■ **What is expected**:
Since only the total matters, count the lines of these entries containing the word "negative" and write that total alone.

■ **Source material**:
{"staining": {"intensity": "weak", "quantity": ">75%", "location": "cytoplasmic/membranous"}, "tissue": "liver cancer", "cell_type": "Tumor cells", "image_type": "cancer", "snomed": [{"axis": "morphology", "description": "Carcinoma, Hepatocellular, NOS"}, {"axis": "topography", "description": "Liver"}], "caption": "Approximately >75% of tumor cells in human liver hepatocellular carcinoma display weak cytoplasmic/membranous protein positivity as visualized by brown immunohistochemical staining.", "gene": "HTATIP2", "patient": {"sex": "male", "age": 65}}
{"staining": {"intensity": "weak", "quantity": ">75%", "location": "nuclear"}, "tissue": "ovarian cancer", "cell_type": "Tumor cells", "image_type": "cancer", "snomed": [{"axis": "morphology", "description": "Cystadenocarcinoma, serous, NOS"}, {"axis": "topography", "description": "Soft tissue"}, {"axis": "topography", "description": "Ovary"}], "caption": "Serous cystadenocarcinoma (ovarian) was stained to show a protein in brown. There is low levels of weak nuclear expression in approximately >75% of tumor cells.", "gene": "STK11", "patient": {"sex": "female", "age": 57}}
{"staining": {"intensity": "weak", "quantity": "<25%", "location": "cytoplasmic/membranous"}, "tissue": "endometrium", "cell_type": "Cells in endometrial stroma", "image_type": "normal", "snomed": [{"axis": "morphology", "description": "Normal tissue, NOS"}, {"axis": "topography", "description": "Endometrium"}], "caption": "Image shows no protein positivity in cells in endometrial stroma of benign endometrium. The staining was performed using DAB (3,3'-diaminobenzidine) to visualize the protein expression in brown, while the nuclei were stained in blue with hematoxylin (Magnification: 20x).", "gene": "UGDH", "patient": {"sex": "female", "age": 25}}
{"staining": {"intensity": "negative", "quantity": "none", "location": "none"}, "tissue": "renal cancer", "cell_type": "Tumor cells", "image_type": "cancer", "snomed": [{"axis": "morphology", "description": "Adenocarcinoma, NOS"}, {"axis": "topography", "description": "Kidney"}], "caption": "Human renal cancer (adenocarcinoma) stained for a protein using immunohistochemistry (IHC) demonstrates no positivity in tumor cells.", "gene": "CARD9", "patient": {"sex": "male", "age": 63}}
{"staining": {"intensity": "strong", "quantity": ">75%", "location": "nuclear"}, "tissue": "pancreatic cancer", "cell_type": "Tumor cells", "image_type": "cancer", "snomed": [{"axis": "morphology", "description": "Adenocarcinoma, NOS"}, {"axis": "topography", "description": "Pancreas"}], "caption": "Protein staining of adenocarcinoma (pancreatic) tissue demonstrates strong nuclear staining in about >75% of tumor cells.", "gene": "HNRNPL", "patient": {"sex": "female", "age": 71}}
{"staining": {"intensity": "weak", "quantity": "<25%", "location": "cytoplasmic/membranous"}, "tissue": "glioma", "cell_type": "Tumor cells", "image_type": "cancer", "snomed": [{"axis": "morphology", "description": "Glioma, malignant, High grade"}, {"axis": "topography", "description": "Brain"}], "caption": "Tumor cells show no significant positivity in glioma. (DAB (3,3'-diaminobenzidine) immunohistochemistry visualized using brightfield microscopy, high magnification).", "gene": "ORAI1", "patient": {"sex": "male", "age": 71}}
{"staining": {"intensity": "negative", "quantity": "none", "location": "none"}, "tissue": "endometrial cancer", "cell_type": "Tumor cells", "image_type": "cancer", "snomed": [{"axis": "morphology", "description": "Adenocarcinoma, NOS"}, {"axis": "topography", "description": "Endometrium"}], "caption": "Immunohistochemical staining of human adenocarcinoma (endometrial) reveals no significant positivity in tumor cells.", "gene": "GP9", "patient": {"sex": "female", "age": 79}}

■ **Response to this exercise**:
2